| Work order |
Transcribe the stretch of entries below from the line with "HFOV 55.4°." through the line with "1) yellow konjac", exactly and with both ends included; leave out all other lines.

| Data listing |

============================================================

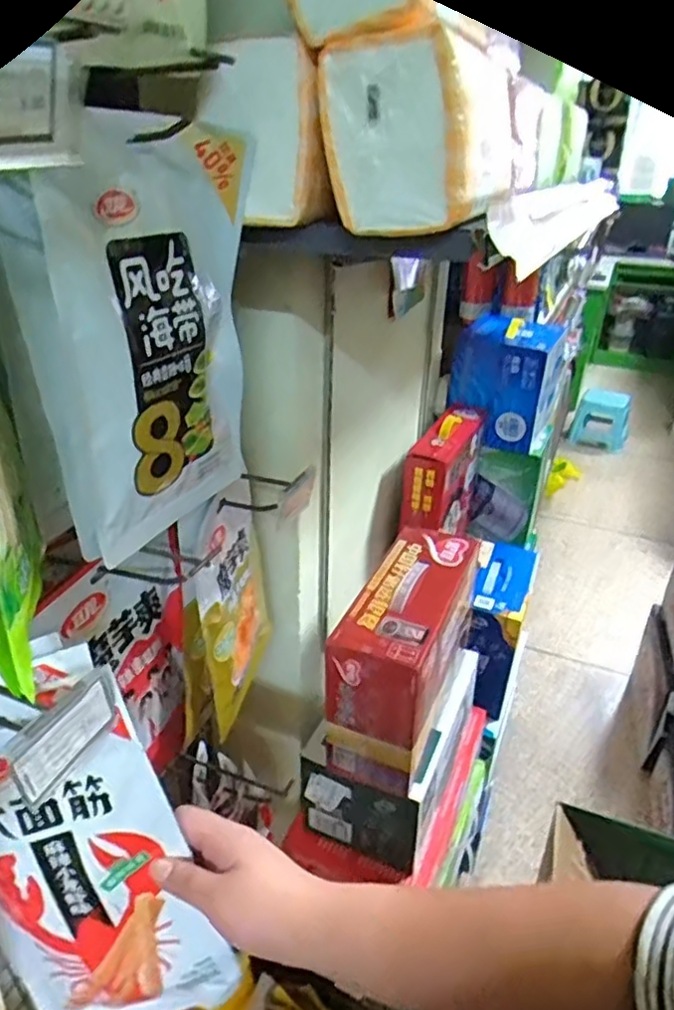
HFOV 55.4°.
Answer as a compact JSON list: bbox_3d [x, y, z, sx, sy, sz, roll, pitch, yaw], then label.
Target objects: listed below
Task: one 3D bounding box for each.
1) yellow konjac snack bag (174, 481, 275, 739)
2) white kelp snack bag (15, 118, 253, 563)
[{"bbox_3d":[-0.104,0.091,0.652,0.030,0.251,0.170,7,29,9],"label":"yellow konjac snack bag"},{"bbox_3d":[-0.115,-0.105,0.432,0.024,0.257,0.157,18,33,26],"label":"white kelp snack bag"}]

============================================================

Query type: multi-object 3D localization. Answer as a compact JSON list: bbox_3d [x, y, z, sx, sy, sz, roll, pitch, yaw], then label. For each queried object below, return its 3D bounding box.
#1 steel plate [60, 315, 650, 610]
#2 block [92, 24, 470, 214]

============================================================

| Response for this exercise |
HFOV 55.4°.
Answer as a compact JSON list: bbox_3d [x, y, z, sx, sy, sz, roll, pitch, yaw], then label.
Target objects: listed below
Task: one 3D bounding box for each.
1) yellow konjac snack bag (174, 481, 275, 739)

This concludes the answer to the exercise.